Re: 209:
Agreed. There is a problem with peer reviewed research cutting corners, or being done and utilizing normative science. A research class I was in identified and contacted a government agency that was using normative science to create a negative impression about Barred Owls regarding territory overlap with Spotted Owls.
...a problem with peer reviewed research cutting corners, or being done and utilizing normative science. ...
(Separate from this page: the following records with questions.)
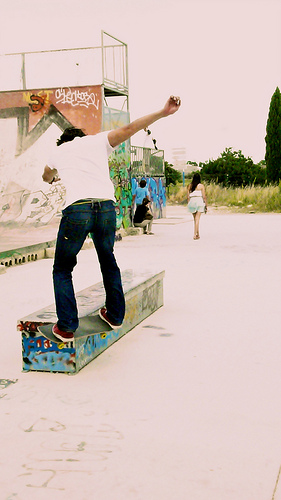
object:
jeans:
[52, 200, 125, 332]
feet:
[193, 233, 200, 240]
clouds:
[134, 26, 239, 86]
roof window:
[148, 39, 258, 85]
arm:
[108, 93, 181, 147]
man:
[133, 198, 155, 236]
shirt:
[133, 206, 149, 223]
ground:
[0, 264, 280, 498]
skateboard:
[37, 314, 114, 342]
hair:
[189, 173, 201, 193]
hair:
[56, 126, 86, 146]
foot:
[99, 306, 123, 328]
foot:
[52, 321, 75, 343]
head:
[192, 173, 200, 183]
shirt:
[189, 189, 202, 196]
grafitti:
[108, 149, 166, 229]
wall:
[0, 85, 129, 220]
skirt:
[187, 196, 205, 213]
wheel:
[57, 343, 63, 350]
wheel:
[100, 332, 106, 338]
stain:
[142, 325, 163, 329]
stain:
[160, 332, 170, 336]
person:
[41, 95, 180, 343]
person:
[188, 172, 207, 239]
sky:
[0, 0, 281, 87]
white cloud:
[144, 33, 166, 51]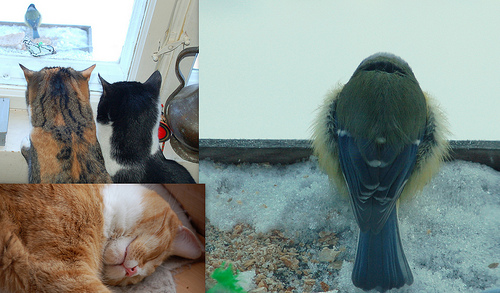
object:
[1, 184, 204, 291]
cat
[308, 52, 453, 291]
bird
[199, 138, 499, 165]
gutter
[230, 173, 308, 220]
snow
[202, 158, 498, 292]
roof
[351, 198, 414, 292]
tail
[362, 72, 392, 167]
feathers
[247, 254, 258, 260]
seeds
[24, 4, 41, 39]
bird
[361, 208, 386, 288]
feather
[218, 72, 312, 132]
snow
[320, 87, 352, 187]
wings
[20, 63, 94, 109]
head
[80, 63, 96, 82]
ear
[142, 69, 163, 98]
ear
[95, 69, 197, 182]
cat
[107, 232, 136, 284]
mouth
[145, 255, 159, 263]
eye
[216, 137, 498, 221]
ground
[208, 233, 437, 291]
ground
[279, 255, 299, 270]
rocks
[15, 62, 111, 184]
cat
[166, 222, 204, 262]
ear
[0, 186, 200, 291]
kitty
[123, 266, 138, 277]
nose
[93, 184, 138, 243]
patch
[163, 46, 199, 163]
kettle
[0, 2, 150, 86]
window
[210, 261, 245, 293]
object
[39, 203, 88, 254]
kitten fur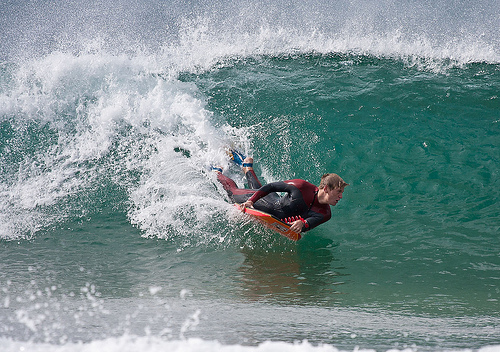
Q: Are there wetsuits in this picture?
A: Yes, there is a wetsuit.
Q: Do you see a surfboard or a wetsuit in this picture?
A: Yes, there is a wetsuit.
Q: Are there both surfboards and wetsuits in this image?
A: Yes, there are both a wetsuit and a surfboard.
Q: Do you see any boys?
A: No, there are no boys.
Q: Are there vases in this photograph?
A: No, there are no vases.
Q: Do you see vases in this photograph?
A: No, there are no vases.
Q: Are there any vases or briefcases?
A: No, there are no vases or briefcases.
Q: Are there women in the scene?
A: No, there are no women.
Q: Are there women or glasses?
A: No, there are no women or glasses.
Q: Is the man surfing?
A: Yes, the man is surfing.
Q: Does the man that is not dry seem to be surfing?
A: Yes, the man is surfing.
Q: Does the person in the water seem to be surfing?
A: Yes, the man is surfing.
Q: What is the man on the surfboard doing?
A: The man is surfing.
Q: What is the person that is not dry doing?
A: The man is surfing.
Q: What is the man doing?
A: The man is surfing.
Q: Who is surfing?
A: The man is surfing.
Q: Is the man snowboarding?
A: No, the man is surfing.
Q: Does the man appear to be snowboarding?
A: No, the man is surfing.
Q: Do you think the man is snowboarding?
A: No, the man is surfing.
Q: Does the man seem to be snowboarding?
A: No, the man is surfing.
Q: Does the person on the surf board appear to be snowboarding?
A: No, the man is surfing.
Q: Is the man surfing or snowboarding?
A: The man is surfing.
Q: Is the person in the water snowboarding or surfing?
A: The man is surfing.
___________________________________________
There are investigations past & present, indicating: paid reviewers with compensation contingent on findings;’ghost’ reviewers who, for compensation, rubber-stamp a paper one way or another without even actually reading/analyzing the study in question. It has been shown in the case of Tess Lawrie’s Ivermectine study that the main reviewer was coerced/compensated to throw shade on her team’s results.
Journals are financed by the pharmaceutical companies. IIRC, BMJ had to admit to their misleading retractions when confronted. Reviewers knowingly omit or minimize their conflicts of interest.
Due to pharma ad dollars, the legacy state global media glosses or ignores all of this. It is well-known while lip service is paid to “Peer Review”.
It is scandalous. It invites distrust.
I was a medical massage therapist for 11 years, my husband for over 20. We worked with/on referral from MDs & PTs. We were so on-board *evidence-based medicine*. Today, I cringe when I hear that phrase. We were present at case presentation meetings. I can report that I was present when a blinded case was discussed. I sat there, amazed at the words coming out of respected professionals mouths, because I WAS THE PATIENT being discussed! I was already a bit jaundiced re: the medical profession and that was bitter icing on the cake.
Later, I told one MD I was the patient discussed. He turned bright red, stammered, mumbled an apology and hurried off. Never worked with him again and soon after returned to the business I had before and had been keeping alive while maintaining a busy practice.
It is not just *cutting corners* or *utilizing normative science*. It is elitism and ego writ large. It is a hierarchy of the self-anointed Elect. It reeks of contempt for the patient combined with a cavalier attitude toward their own shortcomings. There is a practice of reverse omerta, where the prevailing authorities must never be ill-characterized in public and only in a circumspect code in private. And that was back in a time when these men were all self-employed practitioners in solo or joint private practices. I can imagine what it must be like in a corporate environment where they are employees of an institution dependent upon government & Big Pharma support.
And what they have wrought speaks for itself.